Otro que también tomó la palabra fue Pereyra, quien reflexionó acerca del escenario que se palpita en cada uno de esos eventos donde la figura del trabajador es la encargada del “microclima”.

“La subasta es un acto donde el martillero prepara y expone el bien. En ese acto hay mucho que entra en juego. Podemos hablar de la emoción y los estados de ánimo. Se interactúa”.

“En una subasta presencial puede ir cualquier persona y, levantando la mano, sabe lo que quiere y lo está viendo”.

 

Las nuevas generaciones

Valorando la carrera que se dicta en la Universidad Tecnológica Nacional (UTN), el dirigente principal de la delegación valoró: “Tuvimos la suerte de que hubo tres colaciones de grado virtuales que ha hecho nuestro colegio; tenemos profesionales de aquí quedan clases en la Universidad”.

“Y en cuanto al escenario, el nuevo profesional se encontró con un mercado deprimido porque está parado... no porque sea malo”, añadió.

 

Cuestión dólar

Dentro de la charla es imposible ignorar la cuestión del dólar, que influye frecuentemente en las tasaciones, ventas o transacciones.
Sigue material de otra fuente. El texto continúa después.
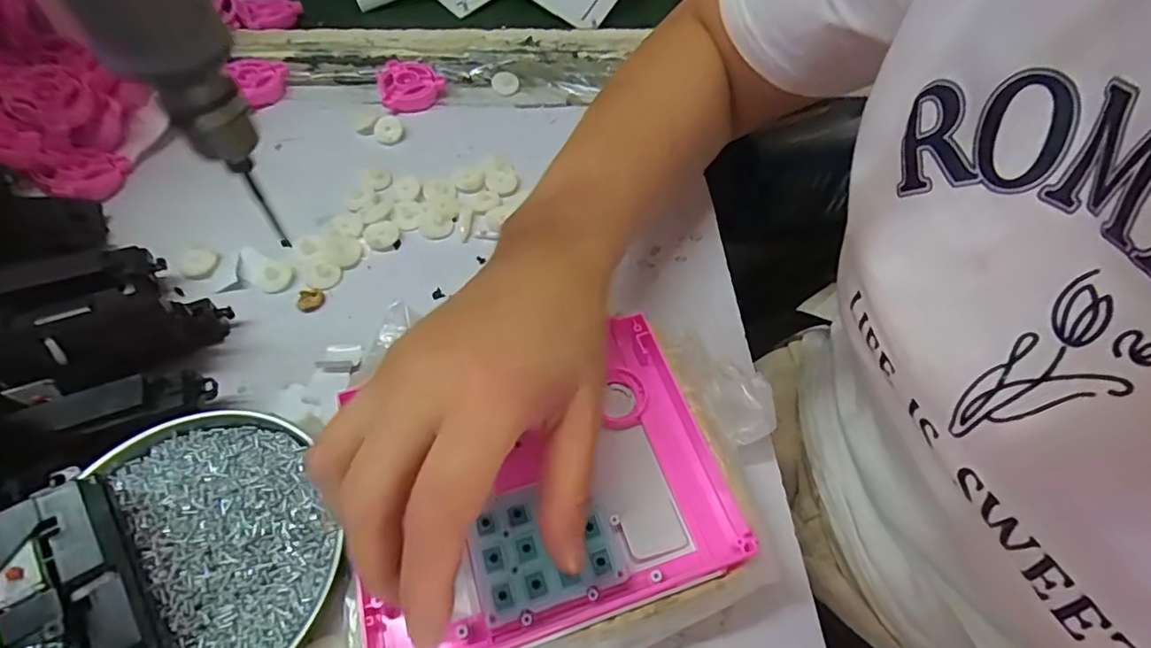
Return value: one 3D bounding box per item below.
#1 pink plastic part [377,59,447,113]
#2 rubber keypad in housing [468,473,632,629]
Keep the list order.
[{"bbox_3d":[-0.143,-0.208,0.476,0.053,0.020,0.055,1,56,-2],"label":"pink plastic part"},{"bbox_3d":[-0.014,0.092,0.235,0.060,0.004,0.049,-14,57,-12],"label":"rubber keypad in housing"}]

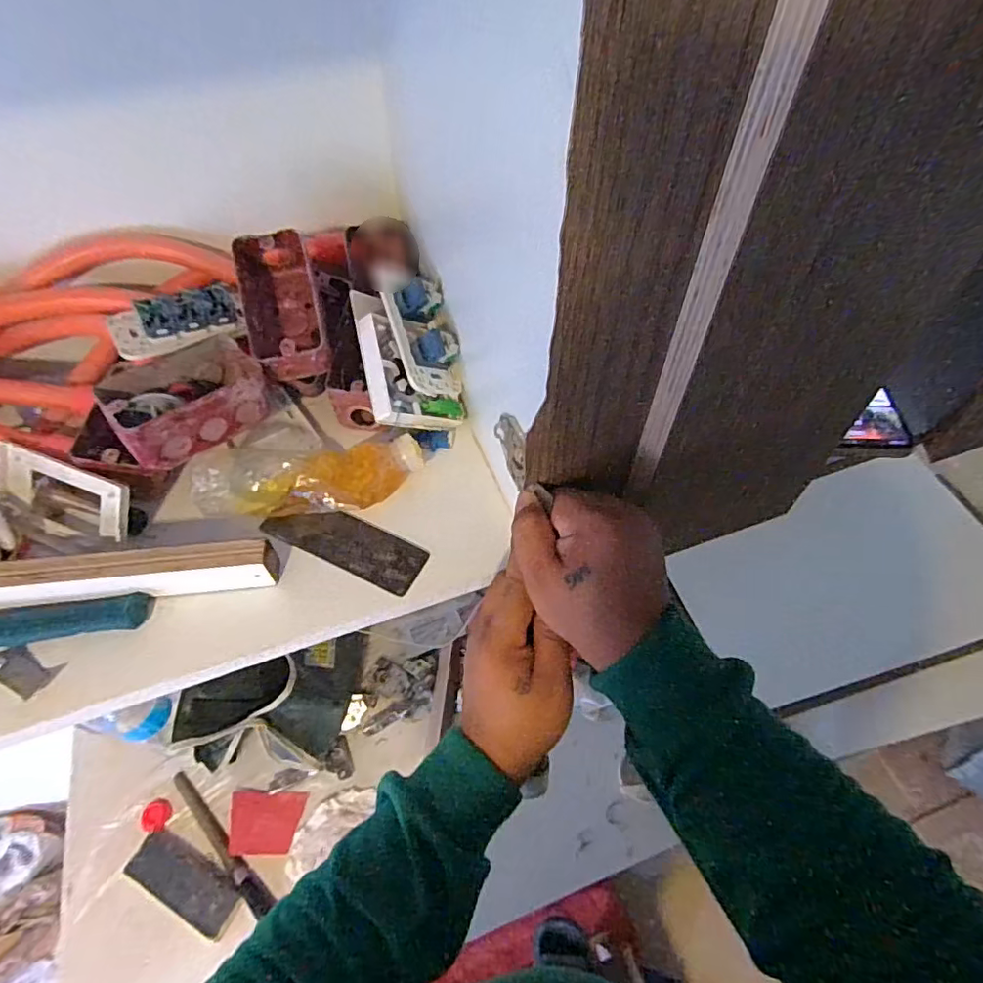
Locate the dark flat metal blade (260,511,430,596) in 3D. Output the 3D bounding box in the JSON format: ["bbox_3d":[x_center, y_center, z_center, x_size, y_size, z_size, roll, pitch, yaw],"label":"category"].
[{"bbox_3d":[-0.113,0.038,0.434,0.129,0.010,0.040,21,57,15],"label":"dark flat metal blade"}]

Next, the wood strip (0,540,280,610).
[{"bbox_3d":[-0.311,0.061,0.382,0.307,0.029,0.036,-4,54,-3],"label":"wood strip"}]

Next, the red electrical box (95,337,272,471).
[{"bbox_3d":[-0.228,-0.069,0.424,0.103,0.058,0.062,-38,62,-24],"label":"red electrical box"}]

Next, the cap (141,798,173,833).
[{"bbox_3d":[-0.518,0.501,0.865,0.040,0.011,0.043,0,54,0],"label":"cap"}]

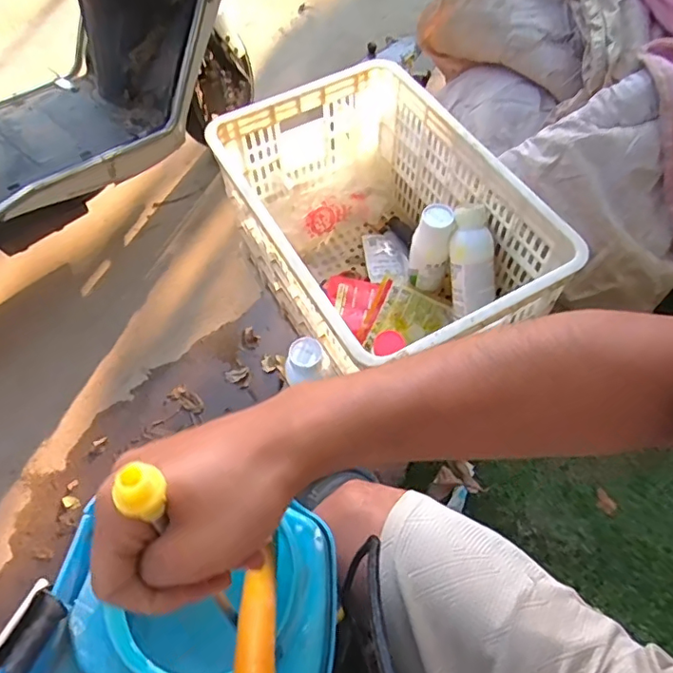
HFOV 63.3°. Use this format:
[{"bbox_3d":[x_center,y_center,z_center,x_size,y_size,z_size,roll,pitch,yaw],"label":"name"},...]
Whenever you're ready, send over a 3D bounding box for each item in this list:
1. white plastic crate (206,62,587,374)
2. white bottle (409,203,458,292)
[{"bbox_3d":[0.064,-0.149,0.906,0.348,0.288,0.519,-25,61,-14],"label":"white plastic crate"},{"bbox_3d":[0.161,-0.149,0.940,0.062,0.161,0.060,4,59,4],"label":"white bottle"}]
Ante esto, todos prefirieron aclarar que ellos venden y tasan en pesos y resumieron: “Todo lo que se subasta está en un 65% al valor real, de igual modo, hoy hay una discordancia entre el valor de los pesos y los dólares. La gente en este país (y no sé si en otros pasa lo mismo) piensa todo en dólares cuando tenemos una moneda propia”.

“Entonces, nos preguntan cuánto puede valer tal bien en dólares. Incluso piensan que si venden en pesos pierden... Pero en un remate judicial o de hacienda, todo bien se transforma en pesos”, aseguró por su parte Zurro.
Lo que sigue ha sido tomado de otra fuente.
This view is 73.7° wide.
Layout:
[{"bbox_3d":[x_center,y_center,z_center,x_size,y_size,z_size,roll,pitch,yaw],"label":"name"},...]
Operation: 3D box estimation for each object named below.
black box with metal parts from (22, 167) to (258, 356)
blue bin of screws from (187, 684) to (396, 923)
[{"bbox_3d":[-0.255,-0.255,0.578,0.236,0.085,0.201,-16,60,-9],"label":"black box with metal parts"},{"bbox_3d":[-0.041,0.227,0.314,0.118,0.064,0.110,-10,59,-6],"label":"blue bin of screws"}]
En esa misma dirección, Pereyra apuntaló que “el que tiene dólares hoy no invierte, sino que los guarda” y sumó: “Tenés que optar por alguien que tenga una inversión en pesos en algún banco. Y el que tiene dólares va a una entidad bancaria, compra pesos, los transforma en efectivo, sale a pelear el precio. Compra en pesos y se queda con una diferencia. No va a comprar en dólares”, dijo.

 

Protocolos

La cuestión del protocolo es otro punto serio en la profesión. Referido a la realidad en nuestra ciudad, el presidente  de la entidad rescató que “hay un Juzgado que dice que los remates tienen que ser presenciales a los fines de que se defienda el crédito del actor, que no se rife el bien del demandado y aparte para que el martillero gane una buena comisión... Hay personas, jueces, secretarios, pero como lo dicta el TSJ, hay que hacerlo de esa manera”.

“De igual modo, si comparamos una subasta electrónica y una presencial, está comprobada la diferencia. El sistema varias veces se bloquea, se produce un ‘atropellamiento’ y se satura”, manifestó. 

Con dudas respecto a la decisión tomada en nuestra provincia, aseguraron que “Santa Fe ya superó el problema; lo hacen en el salón principal de Tribunales con secretario, martillero, policía y las personas”.

“Otro tema es que el martillero, poniendo como ejemplo la situación de un vehículo, puede saber que el mismo llegó en funcionamiento. Ahora, con esto de que están seis o siete meses parados, se les pude agotar la batería o  se le corta la correa cuando le das marcha... ¿Quién lo paga?”, preguntó.

De cualquier manera, todos coincidieron en que “no todo es subasta”, ya que puede suceder que mediante una constatación o retención de un vehículo las partes lo arreglen.

Lamentando no poder realizar su habitual celebración de cada año, desearon lo mejor a sus colegas de esta profesión virtuosa (atravesada por las cuestiones éticas y humanas).